Thursday, May 2, 2013

A Feel for Art

On a recent morning I visited the Vermont Association for the Blind and Visually Impaired. I attend their Peer Assisted Learning and Support (PALS) group in South Burlington a couple of times per year to talk about our Art at Hand tours and encourage their participants to visit Shelburne Museum. I always bring a hands-on art project based on the Museum's collections.
This most recent craft was inspired by the Stencil House. I have been been studying Stencil in preparation for our new gallery talk, Exploring Colonial Revival: Prentis and Stencil Houses, which debuts when the Museum opens to the public on May 12th. Wall stencils, painted by itinerant artists who traveled from town to town and worked on commission, were popular decorative features in American homes from approximately 1815 to 1840. Much of the painting in the Stencil House parlor is original, having been stenciled in the 1830s and cleaned in an extensive 1999-2000 conservation project.

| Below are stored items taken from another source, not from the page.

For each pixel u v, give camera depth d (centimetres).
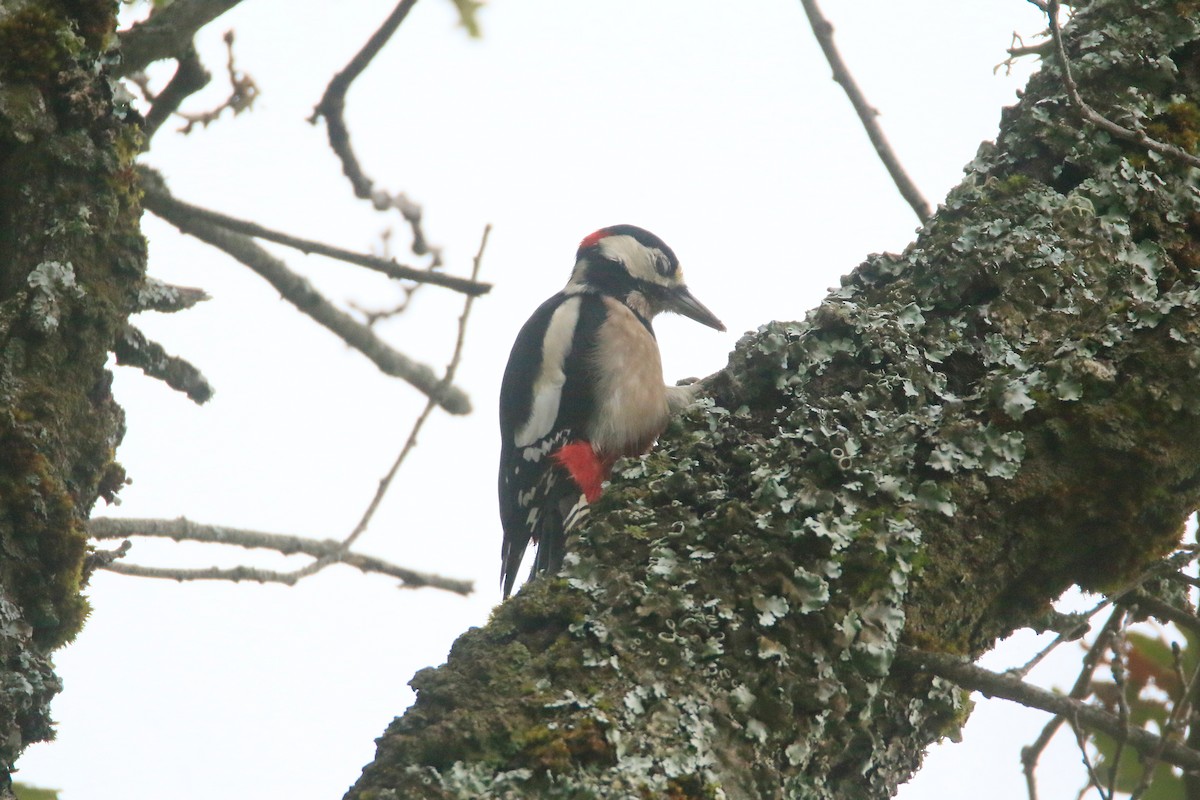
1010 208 645
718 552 523
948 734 570
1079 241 627
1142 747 539
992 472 554
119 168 724
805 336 636
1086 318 595
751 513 533
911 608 534
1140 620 636
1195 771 536
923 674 542
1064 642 539
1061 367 566
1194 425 552
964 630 550
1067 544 561
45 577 665
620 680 484
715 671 491
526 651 495
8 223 700
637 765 460
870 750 526
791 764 486
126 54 849
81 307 691
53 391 681
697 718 478
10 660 639
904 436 565
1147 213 639
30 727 639
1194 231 641
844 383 620
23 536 659
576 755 459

Stencil House Parlor, Photograph by J. David Bohl
Stencil House Fireplace, Photograph by J. David Bohl
After introducing the house and describing in detail the stenciling above the fireplace in the parlor (see above), I oriented the PALS group to their art materials. Chalk pastels, which feel dry and powdery, are easy to blend. Oil pastels are waxy, like crayons. The pastel paper we drew on had some texture to hold the pigment. I also brought a variety of stencils in different shapes; animal, vegetable, mineral, we had it all.

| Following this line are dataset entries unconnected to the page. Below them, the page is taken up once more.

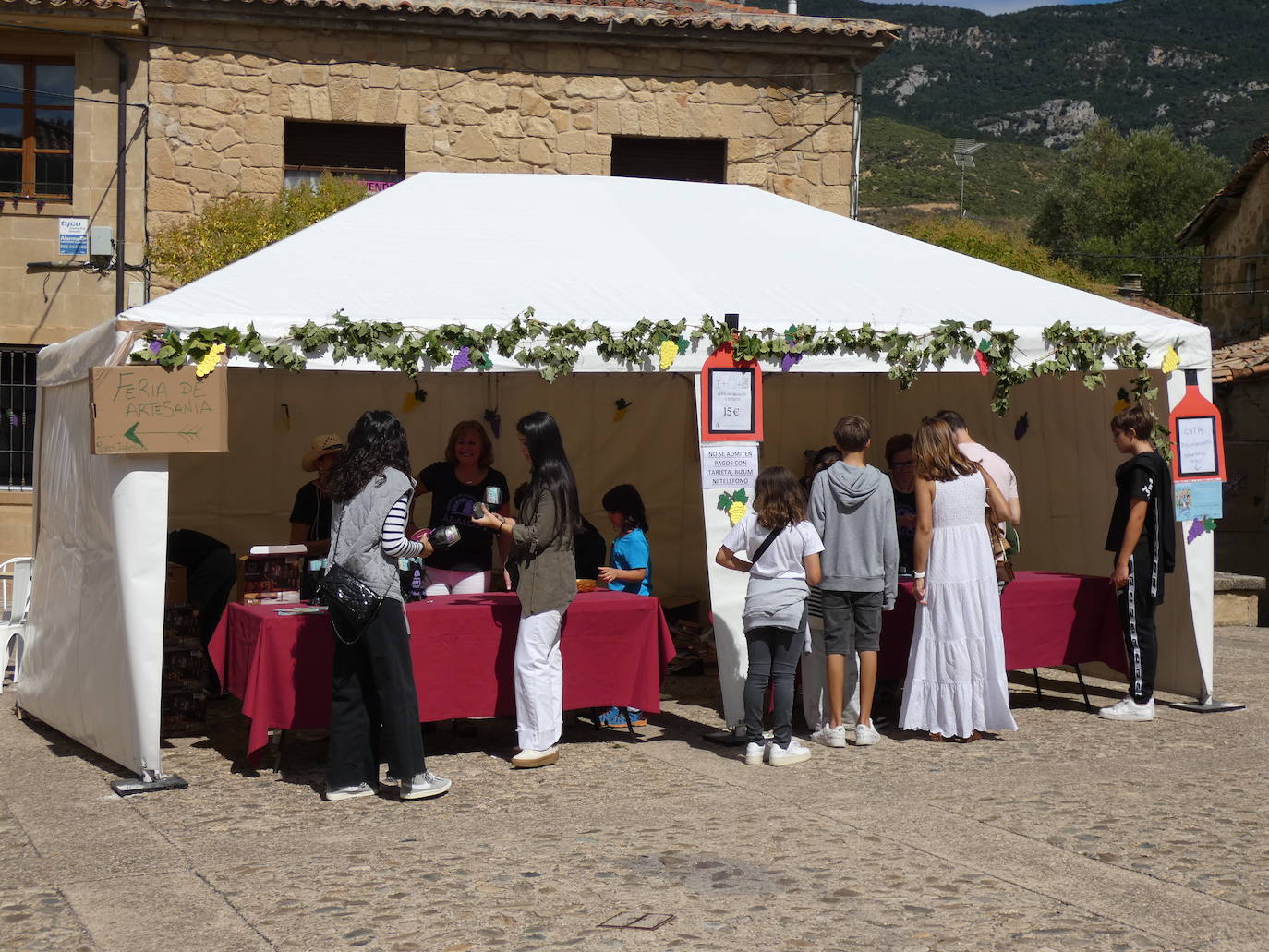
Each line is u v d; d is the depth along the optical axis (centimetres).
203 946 392
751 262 754
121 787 577
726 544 643
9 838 508
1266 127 13075
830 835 506
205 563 750
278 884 449
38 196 1392
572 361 642
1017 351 723
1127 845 493
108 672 609
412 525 762
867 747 671
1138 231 3875
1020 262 2302
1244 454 1573
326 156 1438
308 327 602
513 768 625
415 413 948
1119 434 738
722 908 423
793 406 1045
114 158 1388
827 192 1506
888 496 666
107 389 569
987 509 699
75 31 1358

Most of the folks who attend the PALS group have age-related vision impairments, such as macular degeneration or cataracts. They are not totally blind, and for the most part they do have a sense of light and color. Even so, the creative process is challenging. One participant, Jerry, said that though he'd never tried drawing, "recently I've been trying a lot of new things I've never done." Historically, people who are blind or visually impaired have felt alienated by the art world. We at Shelburne Museum are excited to play a small part in turning those perceptions around.